DOJ Urges SCOTUS to Hear Challenges to Texas, Fla. Social Media Laws
The U.S. Supreme Court should grant the cert petitions of NetChoice and the Computer & Communications Industry Association challenging the restrictions in the Florida and Texas social media platforms’ content moderation laws on First Amendment grounds, said Solicitor General Elizabeth Prelogar in an amicus brief Monday (dockets 22-277 and 22-555).
Prelogar urged the court to deny NetChoice’s cross-petition (docket 22-393) challenging the laws’ general-disclosure and viewpoint-discrimination provisions because those challenges don’t warrant review and NetChoice was unlikely to succeed on the merits. SCOTUS invited the solicitor general’s brief in January (see 230123005). Court observers we polled then said SCOTUS wouldn’t have sought DOJ’s input unless it planned to grant cert.
The court should grant cert to decide whether the content-moderation and individualized-explanation requirements of the Florida and Texas statutes comply with the First Amendment, said the brief. The questions raised in the petitions are “undeniably important,” and all parties agree they warrant SCOTUS review, it said.
The platforms’ content-moderation activities are protected by the First Amendment, and the content-moderation and individualized-explanation requirements in the Florida and Texas laws “impermissibly burden those protected activities,” said the brief. The decisions in the 5th and 11th circuits “create a square and acknowledged circuit split” on the important First Amendment question about states’ authority “to restrict a business’s ability to select, edit, and arrange the third-party content that appears on its social-media platform,” it said.
Even before that conflict emerged, SCOTUS recognized that the question presented “would likely warrant review” by vacating the 5th Circuit’s stay of the preliminary injunction in the Texas case, said the brief. In DOJ’s view, the court should grant review in both the Florida and Texas cases.
Though the cases turn “on the same fundamental question” about the First Amendment status of the platforms’ content-moderation activities, the statutes “target different types of content moderation and impose different obligations, said the brief. Those differences “ultimately may not be material” to the court’s First Amendment analysis, but considering the two laws together would give SCOTUS “the fullest opportunity to address the relevant issues,” it said.
When a social-media platform “selects, edits, and arranges third-party speech for presentation to the public, it engages in activity protected by the First Amendment,” said the brief. “That activity, and the platforms’ business practices more generally, are not immune from regulation,” it said. But here, the states haven’t “articulated interests that justify the burdens imposed by the content-moderation restrictions under any potentially applicable form of First Amendment scrutiny,” it said.
Like publishers, parade organizers and cable operators, the companies that run the major social-media platforms are in the business of delivering curated compilations of speech created by others, said the brief. “Given the torrent of content created on the platforms, one of their central functions is to make choices about which content will be displayed to which users, in which form and which order,” it said. The act of “culling and curating” the content that users see is “inherently expressive,” even if the speech that’s collected “is almost wholly provided by users,” it said.
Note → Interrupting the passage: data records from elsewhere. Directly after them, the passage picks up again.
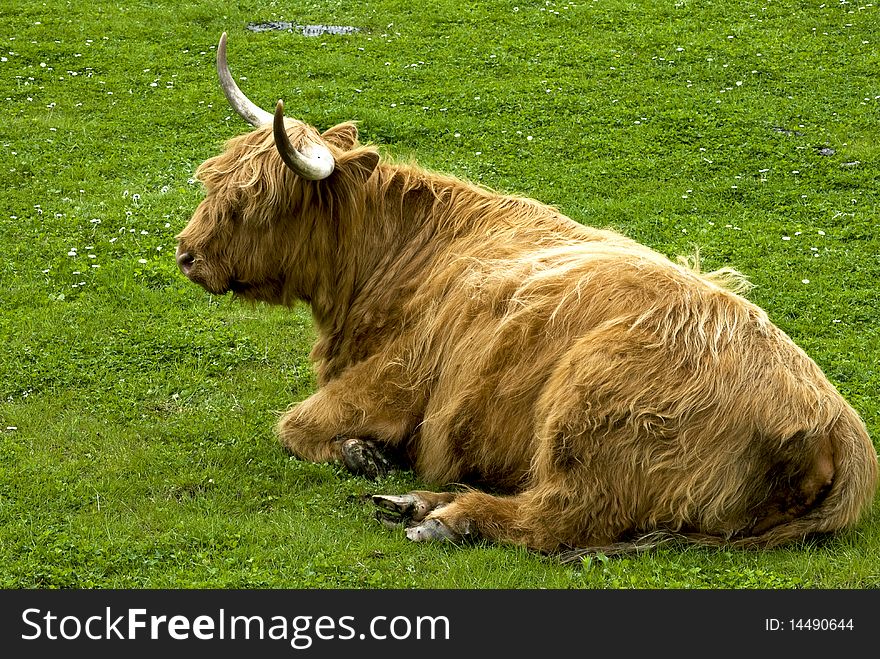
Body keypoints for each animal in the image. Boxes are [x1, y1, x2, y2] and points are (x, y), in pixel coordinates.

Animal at [175, 33, 876, 560]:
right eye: (214, 180)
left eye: (256, 201)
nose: (186, 253)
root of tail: (839, 429)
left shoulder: (395, 379)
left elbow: (293, 423)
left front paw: (359, 452)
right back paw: (416, 501)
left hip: (591, 419)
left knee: (555, 516)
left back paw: (444, 517)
Especially because the platforms’ only products are “displays of expressive content,” a government requirement that they display different content “plainly implicates the First Amendment,” said the brief. In arguing otherwise, the states “asserted that the platforms’ content-moderation activities are unprotected conduct,” it said.
The states also emphasized that while the major platforms prioritize and arrange all the content that appears on their sites, they don’t “moderate most of it,” said the brief. Nor do the platforms, according to the states, “endorse the messages expressed by users,” plus they're shielded from liability for third-party content under Section 230, it said.
But what makes the platforms’ content-moderation choices expressive isn’t that the platforms “adopt as their own or assume legal responsibility for each individual piece of content posted by users,” said the brief. It’s that they choose “whether and how to present that content by selecting, curating, and arranging it,” it said.
NetChoice and CCIA hailed the solicitor general’s brief in separate statements Monday. The brief “underscores” that the Florida and Texas statutes are unconstitutional and that SCOTUS “should review our cases,” Chris Marchese said, NetChoice director-litigation. NetChoice urges the court to “strike down” the laws “and reaffirm that the Constitution prohibits the government from controlling online speech,” said Marchese.
CCIA “is glad to see” the solicitor general “confirm the importance of the First Amendment issues raised by these state laws,” President Matt Schruers said. “This is exactly the sort of case we would expect the Supreme Court to take up,” because it involves a key constitutional issue and split appellate court decisions, he said.